What, in other conditions, may have been unsupportable leverage in many large companies has been re-engineered by lenders who have converted ‘excessive’ debt into new equity, giving banks effective control of many companies. Low interest rates have also contributed to the extent to which banks are able to tolerate non-performing credits for an extended period.
But lenders are now rebuilding their capital and will not remain holders of diversified investment portfolios. As a result they will sell their equity positions, with private equity being the principal buyer and, significantly, as the capacity of lenders to take a financial hit is restored, they will start to take less a less supportive attitude towards impaired credits.
They will get tougher with SME’s and the rate of collapse will increase but significantly they will also allow large companies to fail, believing that the cascade of failure will be moderated by a more buoyant economy.
This depressing possibility will be compounded by the almost certain significant reduction in public sector spending, which will act as a drag on economic recovery and will lead to more company failures than would otherwise have been the case.

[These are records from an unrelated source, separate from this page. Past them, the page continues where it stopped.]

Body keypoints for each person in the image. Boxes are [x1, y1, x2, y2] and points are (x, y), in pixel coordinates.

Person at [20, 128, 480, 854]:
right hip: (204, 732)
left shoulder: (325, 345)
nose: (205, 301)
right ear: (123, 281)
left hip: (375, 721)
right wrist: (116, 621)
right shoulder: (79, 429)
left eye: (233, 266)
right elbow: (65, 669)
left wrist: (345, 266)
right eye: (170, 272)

So we should conclude that the paucity of company failures makes this a less pernicious recession than we’ve seen in the past. Nor should we assume that survival to date implies a resilience that will strengthen as the economy improves. What we can say is that the forces that lead to company failure may have been redirected but have not diminished. The peak may simply have been deferred….
It's tempting to believe the media and to budget for economic recover towards the end of 2009 but is this sensible?

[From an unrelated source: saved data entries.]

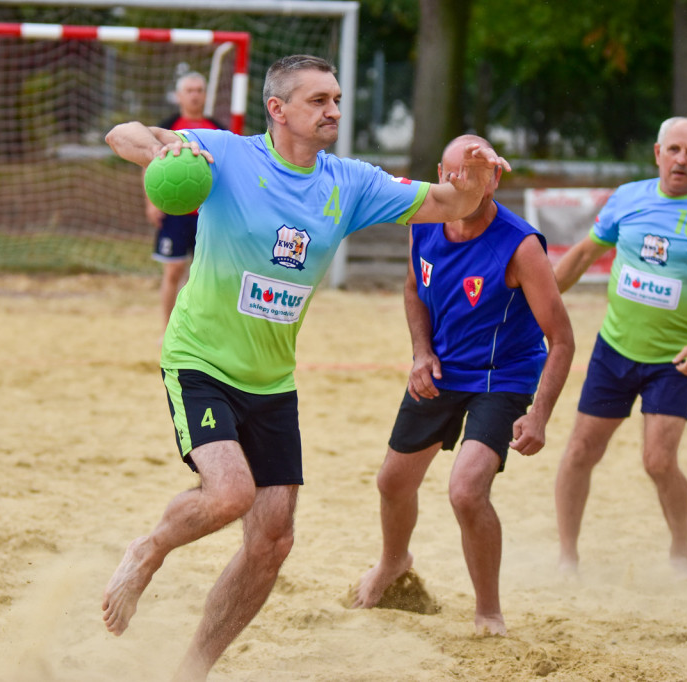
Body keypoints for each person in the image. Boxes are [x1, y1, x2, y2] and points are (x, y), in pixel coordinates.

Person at [101, 55, 511, 681]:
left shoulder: (350, 183)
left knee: (272, 541)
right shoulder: (226, 154)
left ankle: (191, 671)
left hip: (272, 380)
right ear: (278, 108)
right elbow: (124, 135)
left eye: (338, 99)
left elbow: (452, 201)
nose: (335, 112)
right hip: (200, 360)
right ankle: (147, 550)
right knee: (231, 493)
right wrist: (161, 154)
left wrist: (478, 172)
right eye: (319, 100)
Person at [350, 135, 574, 636]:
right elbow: (413, 289)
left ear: (494, 180)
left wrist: (539, 414)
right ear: (440, 173)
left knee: (466, 491)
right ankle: (393, 561)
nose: (462, 186)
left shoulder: (520, 246)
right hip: (443, 368)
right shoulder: (423, 221)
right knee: (392, 482)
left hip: (502, 376)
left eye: (476, 177)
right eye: (453, 175)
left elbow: (561, 340)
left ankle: (488, 611)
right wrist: (421, 353)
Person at [552, 116, 687, 576]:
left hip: (675, 360)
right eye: (674, 150)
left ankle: (682, 551)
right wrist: (536, 305)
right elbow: (583, 254)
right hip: (614, 349)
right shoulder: (628, 198)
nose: (681, 159)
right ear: (657, 153)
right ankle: (567, 558)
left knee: (659, 462)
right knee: (580, 452)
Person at [148, 72, 225, 336]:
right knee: (173, 271)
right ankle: (166, 330)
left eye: (200, 90)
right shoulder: (168, 127)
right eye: (190, 90)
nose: (195, 94)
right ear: (179, 96)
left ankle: (194, 330)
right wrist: (151, 201)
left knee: (203, 275)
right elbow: (148, 163)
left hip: (208, 213)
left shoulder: (217, 129)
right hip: (175, 211)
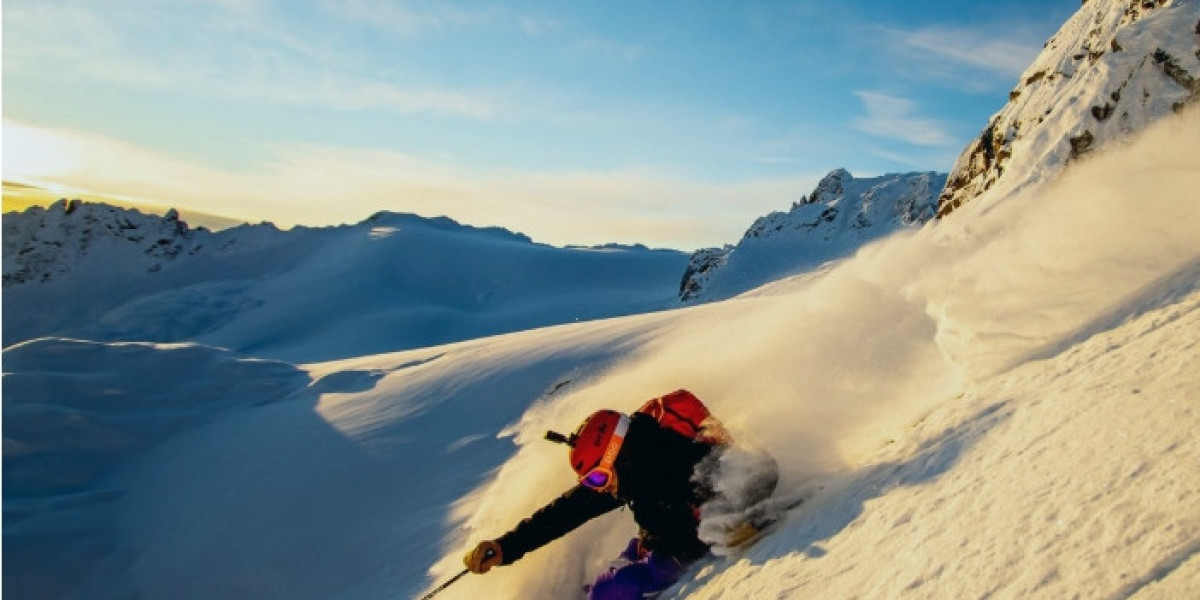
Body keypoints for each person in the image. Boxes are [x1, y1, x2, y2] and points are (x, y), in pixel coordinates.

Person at [462, 390, 775, 600]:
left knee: (609, 592)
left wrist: (738, 521)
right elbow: (563, 513)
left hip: (675, 552)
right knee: (596, 589)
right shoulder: (626, 477)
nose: (599, 487)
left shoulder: (685, 457)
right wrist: (505, 546)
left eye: (598, 477)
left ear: (620, 455)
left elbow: (760, 472)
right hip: (654, 542)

In an editorial publish elsewhere I cautioned that that turning point of a recession is harder to call that the onset. If you remember there was no consensus about the likelihood of a recession happening and hardly anyone called the chaos that has ensued. Moreover most economists have classified this event as the most pernicious since the great depression of the 1930’s saying the a ‘V’ shaped recover was unlikely.
Well, if you extrapolate the recent press comment a ‘V’ shaped event is what we’ll get with UK growth resuming in the final quarter of 2009.

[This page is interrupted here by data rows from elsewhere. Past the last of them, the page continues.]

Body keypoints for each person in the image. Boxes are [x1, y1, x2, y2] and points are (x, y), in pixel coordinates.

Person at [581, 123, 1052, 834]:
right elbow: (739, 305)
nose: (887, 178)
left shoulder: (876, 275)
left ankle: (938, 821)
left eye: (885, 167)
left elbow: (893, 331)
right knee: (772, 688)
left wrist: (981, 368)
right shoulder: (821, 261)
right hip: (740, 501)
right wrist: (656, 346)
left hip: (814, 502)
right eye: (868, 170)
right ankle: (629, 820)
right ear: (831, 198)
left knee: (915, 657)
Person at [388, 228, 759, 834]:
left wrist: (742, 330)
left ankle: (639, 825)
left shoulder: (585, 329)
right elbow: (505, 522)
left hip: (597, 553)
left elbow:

I’m cautious because this scenario is what we would all hope for and we tend to overweight data which appears to suggest the best case. There are undoubtedly some encouraging signs but without a resumption in bank lending I cannot see how any recovery in consumer sentiment can be translated into a sustained recovery.
‘Green shoots’ are always vulnerable to an early frost and the economic spring is currently insufficiently robust to withstand another shock.
My advice is to be cautiously optimistic but wary of a ‘W’ shape with another decline following a brief period of apparent recovery.
I suggest that you regard the next 9 months as likely to be a fragile period in which there is an equal chance of growth and decline.
Also bear in mind that more companies tend to fail in the 18months following a resumption of growth that did so in the decline phase of the recession. If you are a business to business company then you must be wary of the credit risk amongst your customers.
You should construct 12 month budget as usual but revise it, at least, every 3 months as no one can say for certain what the conditions will be in months 6 to 12.
Plan to ensure that your business can survive a period of 12 months with no real improvement in the economic conditions.
The key indicators will be a resumption in the growth of net bank lending, sustained growth in mortgage lending and the ability to credit insure customers without difficulty. Any two is good. All three is a recovery in progress.
Don’t gamble on economists calling an end to the recession that they failed to predict.